This chapter describes how to enable the Oracle Communications WebRTC Session Controller Signaling Engine cache for improved performance with SIP-aware load balancers.
A WebRTC Session Controller Signaling Engine cluster manages call-state data in several partitions in the memory of each engine server. Each call-state entry resides in one such partition on a specific engine server in the cluster. In many cases the engine server requesting the call-state entry is not the same engine server where it is stored. Engine servers fetch and write data in the SIP call-state store as necessary. Each call state data partition can have one or more backup copies in another server to provide automatic failover in the event that a SIP call-state store server fails or shuts down for some reason.
WebRTC Session Controller also provides the option for engine servers to cache a portion of the call-state data locally. When a local cache is used, an engine server first checks its local cache. If the cache contains the required data, and the local copy of the data is up-to-date (compared to the SIP call-state store copy), the engine locks the call state in the SIP call-state store but reads directly from its cache. This improves response time performance for the request, because the engine does not have to retrieve the call state data from a SIP call-state store.

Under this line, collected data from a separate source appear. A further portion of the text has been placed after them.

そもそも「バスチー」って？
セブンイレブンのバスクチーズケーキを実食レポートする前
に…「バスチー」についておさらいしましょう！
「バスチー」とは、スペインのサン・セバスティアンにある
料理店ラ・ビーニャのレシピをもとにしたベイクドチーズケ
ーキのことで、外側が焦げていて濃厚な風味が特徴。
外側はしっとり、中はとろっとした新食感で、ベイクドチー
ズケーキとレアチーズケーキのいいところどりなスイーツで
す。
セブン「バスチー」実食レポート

The engine cache stores only the call state data that has been most recently used by engine servers. Call state data is moved into an engine's local cache as necessary to respond to client requests or to refresh out-of-date data. If the cache is full when a new call state must be written to the cache, the least-recently accessed call state entry is first removed from the cache. The size of the engine cache is not configurable.

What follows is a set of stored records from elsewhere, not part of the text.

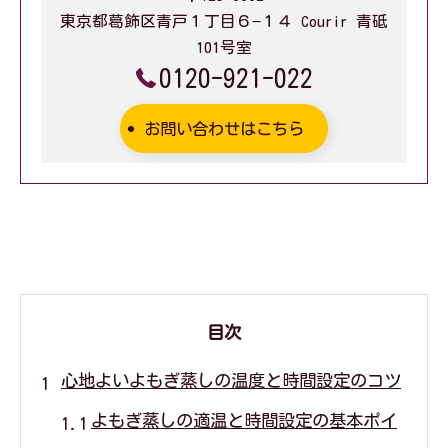
東京都葛飾区青戸１丁目６−１４ Courir 青砥
101号室
0120-921-022
お問い合わせはこちら
目次
心地よいよもぎ蒸しの温度と時間設定のコツ
よもぎ蒸しの適温と時間設定の基本ポイ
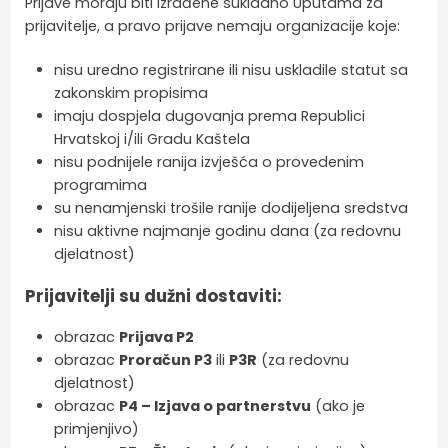
Prijave moraju biti izrađene sukladno Uputama za
prijavitelje, a pravo prijave nemaju organizacije koje:
nisu uredno registrirane ili nisu uskladile statut sa
zakonskim propisima
imaju dospjela dugovanja prema Republici
Hrvatskoj i/ili Gradu Kaštela
nisu podnijele ranija izvješća o provedenim
programima
su nenamjenski trošile ranije dodijeljena sredstva
nisu aktivne najmanje godinu dana (za redovnu
djelatnost)
Prijavitelji su dužni dostaviti:
obrazac
Prijava P2
obrazac
Proračun P3
ili
P3R
(za redovnu
djelatnost)
obrazac
P4 – Izjava o partnerstvu
(ako je
primjenjivo)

Using a local cache is most beneficial when a SIP-aware load balancer manages requests to the engine cluster. With a SIP-aware load balancer, all of the requests for an established call are directed to the same engine server, which improves the effectiveness of the cache. If you do not use a SIP-aware load balancer, the effectiveness of the cache is limited, because subsequent requests for the same call may be distributed to different engine severs (having different cache contents).
By default, engine caching is enabled. To disable partial caching of call state data in the engine, specify the engine-call-state-cache-enabled element in sipserver.xml:
<engine-call-state-cache-enabled>false</engine-call-state-cache-enabled>
When enabled, the cache size is fixed at a maximum of 250 call states. The size of the engine cache is not configurable.
The SipPerformanceRuntime MBean monitors the behavior of the engine cache. Table 10-1 describes the MBean attributes.
Table 10-1 SipPerformanceRuntime Attribute Summary
| Attribute | Description |
|---|---|
cacheRequests |
Tracks the total number of requests for session data items. |
cacheHits |
The server increments this attribute each time a request for session data results in a version of that data being found in the engine server's local cache. This counter is incremented even if the cached data is out-of-date and requires updating with data from the SIP call-state store. |
cacheValidHits |
This attribute is incremented each time a request for session data is fully satisfied by a cached version of the data. |
When enabled, the size of the cache is fixed at 250 call states. Because the cache consumes memory, you may need to modify the JVM settings used to run engine servers to meet your performance goals. Cached call states are maintained in the tenured store of the garbage collector. Try reducing the fixed NewSize value when the cache is enabled (for example, -XX:MaxNewSize=32m -XX:NewSize=32m). The actual value depends on the call state size used by applications and the size of the applications themselves.